Mugumya notes the a meeting of African Chiefs of Defence Staff (ACDS) met in Addis Ababa, Ethiopia, to draw lessons from the mission, but it is not clear what they learned.
“Did the AU [African Union] really incorporate the lessons learned from its past engagement in peacekeeping operations in the planning of AMIS [AU Mission in Sudan, deployed to Darfur] and AMISOM [AU Mission in Somalia], and hence the envisioned ASF [AU Standby Force]?” He records that at the inception of AMIS, in 2004 there was only one military officer in the Military Unit of the AU General Secretariat and “none the of the regular AU senior staff especially in peace and security Department had experience in peacekeeping.”

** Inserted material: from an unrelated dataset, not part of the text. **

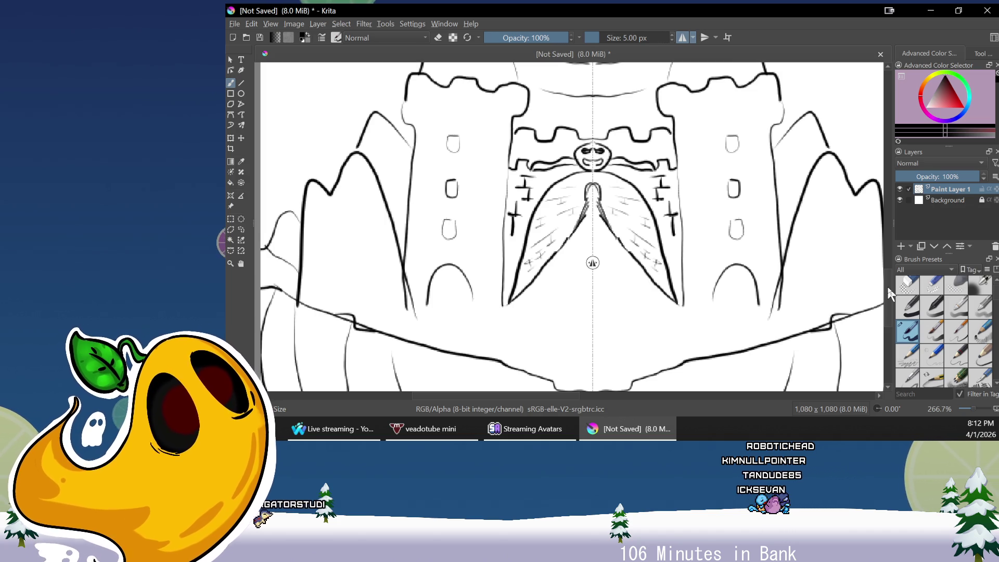
key("minus")
key("minus")
key("minus")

In addition, the “planning of AMIS was made in hurry as the political leaders wanted to demonstrate political commitment and as result there was no time to look at the best practices based on the lessons learned from the past.” As a result, the “mandate of the mission was never clear. … Critical areas that are necessary for launching a successful large and multidimensional operations peacekeeping operations were lacking...”

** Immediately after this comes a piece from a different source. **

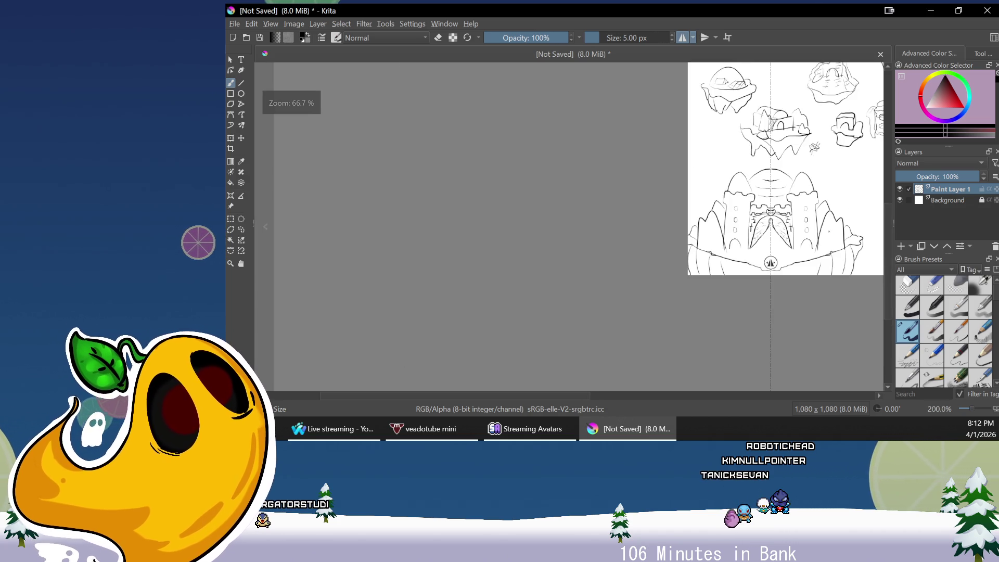
left_click_drag(762, 244, 604, 322)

This includes the absence of a Joint Logistics Operations Centre (JLOC) “to support and coordinate the provision of logistical support in accordance with Senior Leader Team (the SLM itself was not in place) priorities.” There was also no Joint Operation Centre (JOC) to collate situation reports and operational information to provide current situational awareness of the mission and acts as crisis coordination hub and no Joint Mission Analysis Centre (JMAC) to provide integrated analysis of information in order to assess medium and long term threats to the mandate and to support SLT decision-making.
As a result AMIS encountered serious challenges. This was made worse by the assumption that donors would come forth to support the mission and as a result “boots were on ground before predictable funding was secured.” AMIS then had no control over those who supported “in kind” in strategic areas of the mission such as aviation, fuel, ground transport, camp construction, catering, medical and insurance.

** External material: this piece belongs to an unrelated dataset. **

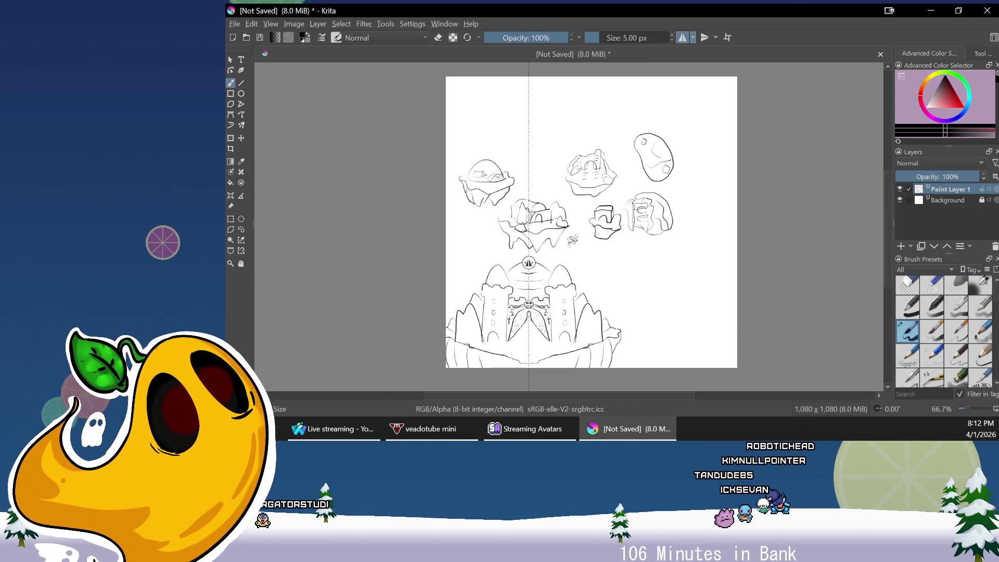
key("plus")
key("minus")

“Coupled with the inadequate administrative, procurement as well as financial rules and regulations of the AU, which were not designed to respond to the needs of such huge operations, the whole programme became a mess,” Mugumya will tell his audience. “In some instances, the first contractors to arrive in the mission, took advantage of the AU weaknesses to make deals. The Status of Mission Agreement (SOMA) was not clearly negotiated and “as the result most its provisions were not implemented.” Status of Forces Agreements (SOFA) were also “badly drafted and sometimes even never signed and as result some countries turned up with non-functional equipment.”
An AU “Task Force” sent in early 2005 to assess AMIS' management and logistical procurement determined that “the whole Administrative and Management structure was not in place. In particular the logistics were messy.”
By January 2007 when AMISOM was launched, criticism of the AU's performance in Darfur was robust. In an effort not to repeat what happened in Darfur, the AU simply decided that troop contributing countries (TCCs) to AMISOM should self sustain with the AU to reimburse them once it had mobilised resources, he will aver. “This was another miscalculation, because most of the countries that had originally pledged troops could not afford to cater for themselves in all logistics.
Another negative factor was that by the time AMISOM was launched, it was at the same time that AMIS was being transformed to UNAMID, and bearing in mind the challenges TCCs/PCCs encountered with AMIS, most of them shifted their pledges to UNAMID as they understood that under the UN, there is always predictable funding.”
Mugumya is to conclude that these lessons now appear to have been learned and written into the ASF. “However, success of how the future ASF shall much depend on the availability of funding, which should not only from the AU members but the United Nations as whole.” And that remains the rub.